John Winant.

My life, living with the Epstein’s in Hyde Park Gate in 1946/47 when I was secretary /amenuensis to Jacob Epstein, the sculptor, acquired added interest when I met what today would be described as celebrities. They came, out of simple friendship, or in some instances to have their heads sculpted. Among them was the American ambassador, John G.Winant, appointed by Roosevelt when he and the then ambassador, Joseph Kennedy, fell out over attempts to involve America in World War 2. Kennedy believed the Nazis would win the war. He was not a friend of Britain when Britain needed friends as never before. When Winant was met at the station by King George (the first time the King had traveled to meet anyone in person) he said of his appointment to Britain, “There is nowhere I would more like to be”.
On a dark evening in 1946 I answered the doorbell of 18 Hyde Park Gate to reveal a tall, slim, good looking man with dark bushy eyebrows. The Epstein house was opposite the house where Churchill lived, and Winant was involved in an affair with Sarah Churchill, Winston’s daughter; but she was out, and Winant was using the opportunity to visit an old friend. I told him that Epstein was away for the evening, but Mrs Epstein was at home. “Then I’ll see Mrs Epstein,” he said.

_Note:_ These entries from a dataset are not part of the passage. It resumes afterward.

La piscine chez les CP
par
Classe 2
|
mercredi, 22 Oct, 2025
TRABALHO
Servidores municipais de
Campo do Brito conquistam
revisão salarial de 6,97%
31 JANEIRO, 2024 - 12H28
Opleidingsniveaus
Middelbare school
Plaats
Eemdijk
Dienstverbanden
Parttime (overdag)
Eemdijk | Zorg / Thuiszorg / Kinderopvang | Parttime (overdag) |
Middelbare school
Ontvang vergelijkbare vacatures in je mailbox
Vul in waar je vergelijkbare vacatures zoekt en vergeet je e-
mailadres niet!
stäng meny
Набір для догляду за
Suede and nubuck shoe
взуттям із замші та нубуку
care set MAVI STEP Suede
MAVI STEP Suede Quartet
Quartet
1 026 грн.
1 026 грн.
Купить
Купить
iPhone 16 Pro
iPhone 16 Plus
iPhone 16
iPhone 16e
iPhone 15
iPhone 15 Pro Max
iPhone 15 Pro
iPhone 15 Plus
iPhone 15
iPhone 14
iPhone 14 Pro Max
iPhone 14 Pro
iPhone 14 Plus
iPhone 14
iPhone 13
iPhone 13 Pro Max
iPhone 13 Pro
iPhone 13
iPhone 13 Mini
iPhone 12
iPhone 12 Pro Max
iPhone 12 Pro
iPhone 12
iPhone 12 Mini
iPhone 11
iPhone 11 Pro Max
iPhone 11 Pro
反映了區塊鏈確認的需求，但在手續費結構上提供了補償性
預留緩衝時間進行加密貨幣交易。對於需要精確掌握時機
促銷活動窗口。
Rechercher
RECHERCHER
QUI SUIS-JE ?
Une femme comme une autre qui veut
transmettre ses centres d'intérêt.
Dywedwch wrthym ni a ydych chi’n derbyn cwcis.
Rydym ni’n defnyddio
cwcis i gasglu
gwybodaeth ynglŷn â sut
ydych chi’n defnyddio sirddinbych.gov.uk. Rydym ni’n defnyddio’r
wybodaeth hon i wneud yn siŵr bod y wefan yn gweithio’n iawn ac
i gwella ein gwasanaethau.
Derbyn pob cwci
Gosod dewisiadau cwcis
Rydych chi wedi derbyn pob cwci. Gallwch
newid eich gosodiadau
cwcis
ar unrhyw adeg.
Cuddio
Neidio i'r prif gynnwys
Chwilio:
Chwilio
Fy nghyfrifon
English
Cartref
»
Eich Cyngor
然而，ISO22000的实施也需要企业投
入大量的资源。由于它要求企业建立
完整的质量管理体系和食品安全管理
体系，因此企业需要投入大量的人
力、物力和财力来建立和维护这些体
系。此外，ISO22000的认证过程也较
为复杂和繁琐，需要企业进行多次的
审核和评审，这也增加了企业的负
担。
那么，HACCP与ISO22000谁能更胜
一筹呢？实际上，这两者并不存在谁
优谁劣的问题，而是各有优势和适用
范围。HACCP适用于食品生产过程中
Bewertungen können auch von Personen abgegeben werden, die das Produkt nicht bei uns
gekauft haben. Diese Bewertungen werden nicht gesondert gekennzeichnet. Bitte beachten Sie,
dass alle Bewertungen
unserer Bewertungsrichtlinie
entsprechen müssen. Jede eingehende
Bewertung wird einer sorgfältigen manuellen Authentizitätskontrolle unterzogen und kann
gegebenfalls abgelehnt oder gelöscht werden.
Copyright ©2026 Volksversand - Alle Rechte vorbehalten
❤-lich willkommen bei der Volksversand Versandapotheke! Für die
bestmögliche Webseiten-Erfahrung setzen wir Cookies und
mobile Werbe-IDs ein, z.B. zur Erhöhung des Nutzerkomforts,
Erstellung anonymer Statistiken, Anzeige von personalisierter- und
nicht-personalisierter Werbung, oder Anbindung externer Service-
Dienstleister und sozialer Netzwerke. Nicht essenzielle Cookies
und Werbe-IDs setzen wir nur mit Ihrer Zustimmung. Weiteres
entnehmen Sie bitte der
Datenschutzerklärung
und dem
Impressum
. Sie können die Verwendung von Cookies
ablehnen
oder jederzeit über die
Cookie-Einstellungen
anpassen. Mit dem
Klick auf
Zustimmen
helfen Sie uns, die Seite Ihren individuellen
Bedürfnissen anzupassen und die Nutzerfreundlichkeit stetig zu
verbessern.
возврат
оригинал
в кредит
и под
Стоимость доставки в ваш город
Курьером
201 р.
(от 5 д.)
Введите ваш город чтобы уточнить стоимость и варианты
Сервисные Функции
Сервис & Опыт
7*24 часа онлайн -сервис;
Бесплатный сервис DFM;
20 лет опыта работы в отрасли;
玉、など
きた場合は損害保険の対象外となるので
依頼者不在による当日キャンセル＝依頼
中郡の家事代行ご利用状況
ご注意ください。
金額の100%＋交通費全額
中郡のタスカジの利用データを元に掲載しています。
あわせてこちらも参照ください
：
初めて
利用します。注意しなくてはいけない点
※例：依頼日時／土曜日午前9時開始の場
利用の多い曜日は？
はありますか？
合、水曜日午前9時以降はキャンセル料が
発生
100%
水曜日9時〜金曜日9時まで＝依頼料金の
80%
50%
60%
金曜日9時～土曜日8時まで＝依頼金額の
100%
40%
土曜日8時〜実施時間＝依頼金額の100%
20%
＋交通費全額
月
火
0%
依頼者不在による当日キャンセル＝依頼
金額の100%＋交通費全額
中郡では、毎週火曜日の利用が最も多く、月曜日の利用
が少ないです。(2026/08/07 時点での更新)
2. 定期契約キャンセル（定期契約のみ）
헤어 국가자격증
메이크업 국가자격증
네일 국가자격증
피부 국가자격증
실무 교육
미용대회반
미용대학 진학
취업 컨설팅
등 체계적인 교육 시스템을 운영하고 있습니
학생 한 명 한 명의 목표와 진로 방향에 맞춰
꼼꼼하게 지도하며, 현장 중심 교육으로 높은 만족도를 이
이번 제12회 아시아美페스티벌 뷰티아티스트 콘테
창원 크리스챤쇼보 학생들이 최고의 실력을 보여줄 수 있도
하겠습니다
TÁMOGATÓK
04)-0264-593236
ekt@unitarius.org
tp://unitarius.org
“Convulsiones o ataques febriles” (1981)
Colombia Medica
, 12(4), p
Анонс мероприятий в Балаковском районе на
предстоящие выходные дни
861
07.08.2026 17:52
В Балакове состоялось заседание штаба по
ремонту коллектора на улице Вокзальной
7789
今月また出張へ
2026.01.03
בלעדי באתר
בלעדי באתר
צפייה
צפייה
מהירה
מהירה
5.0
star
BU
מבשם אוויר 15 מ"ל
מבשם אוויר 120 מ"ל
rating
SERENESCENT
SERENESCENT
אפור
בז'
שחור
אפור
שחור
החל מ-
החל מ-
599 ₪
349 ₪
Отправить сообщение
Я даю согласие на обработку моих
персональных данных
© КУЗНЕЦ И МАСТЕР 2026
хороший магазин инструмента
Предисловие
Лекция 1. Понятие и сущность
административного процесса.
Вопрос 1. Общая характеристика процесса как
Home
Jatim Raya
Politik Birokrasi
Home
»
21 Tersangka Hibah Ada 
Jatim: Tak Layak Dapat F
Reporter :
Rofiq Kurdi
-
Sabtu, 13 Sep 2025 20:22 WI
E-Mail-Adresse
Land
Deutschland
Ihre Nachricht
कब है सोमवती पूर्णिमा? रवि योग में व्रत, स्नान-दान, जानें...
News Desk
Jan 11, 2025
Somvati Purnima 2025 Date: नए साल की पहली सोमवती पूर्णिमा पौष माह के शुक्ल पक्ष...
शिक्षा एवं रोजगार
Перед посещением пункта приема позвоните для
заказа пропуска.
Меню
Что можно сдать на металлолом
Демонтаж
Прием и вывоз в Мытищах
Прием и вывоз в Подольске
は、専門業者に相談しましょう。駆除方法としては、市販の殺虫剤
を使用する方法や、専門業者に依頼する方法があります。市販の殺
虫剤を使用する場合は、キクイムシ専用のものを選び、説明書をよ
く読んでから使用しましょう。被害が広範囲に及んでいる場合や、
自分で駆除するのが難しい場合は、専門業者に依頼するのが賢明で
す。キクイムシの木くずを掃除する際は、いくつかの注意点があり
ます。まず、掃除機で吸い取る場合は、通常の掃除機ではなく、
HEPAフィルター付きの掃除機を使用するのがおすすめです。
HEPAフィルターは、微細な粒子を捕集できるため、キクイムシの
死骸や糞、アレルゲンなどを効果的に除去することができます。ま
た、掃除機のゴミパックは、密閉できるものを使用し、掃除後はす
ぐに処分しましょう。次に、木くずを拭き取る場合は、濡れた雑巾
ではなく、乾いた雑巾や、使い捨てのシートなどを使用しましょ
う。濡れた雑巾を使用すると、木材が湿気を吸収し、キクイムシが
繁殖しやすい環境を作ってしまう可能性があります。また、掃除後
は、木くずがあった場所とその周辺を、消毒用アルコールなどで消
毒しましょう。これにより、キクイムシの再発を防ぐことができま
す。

I took him into the living room where he was warmly received by Mrs Epstein, and then I retired to a small adjoining room where I was working. We had an arrangement that when Epstein was absent (usually with his mistress) she received lone visitors I would leave the door slightly ajar and she would tap three times with her walking stick when it was time for them to go; she was then in her early seventies. The stick tapping came eventually, but it was to ask me to take Winant into the studio and let him see Epstein’s bronze statue titled Lucifer, a fairly recent work which had been attacked by the art establishment, not an unusual experience for Epstein. I had written a small piece about the art world’s negative reaction to Lucifer in the magazine Illustrated, and I promised to send Winant a copy. We shook hands and he departed. I don’t know what he made of this ingénuous youth in red shirt and green cord trousers, but I eventually received a friendly thankyou letter. What I have retained over these many years is an aura of a personality emanating from a figure standing on the step when I opened the door, not unlike the reaction I had when I first opened the same door to Churchill.
Today, apart from the shrinking number of oldies left over from World War 2, the name Winant means little or nothing to most people . Yet he was a key figure in establishing the special relationship which resulted in America entering the war on the side of Britain, which resulted in Hitler’s ultimate demise.
Aside from his later relationship with Sarah Churchill, which had a tragic ending, he became a close friend of the Churchill family. Much of his life after the Wall Street crash was live in financial insecurity, though he remained permanently respected in the American political scene after his return to the US. His personal life, however, deteriorated and he became a somewhat sad and lonely figure. He had proposed marriage to Sarah Churchill but, still recovering from a first broken marriage, she had turned him down.
In the year following his visit to Hyde Park Gate I opened a newspaper and read that he had shot himself with his son’s revolver.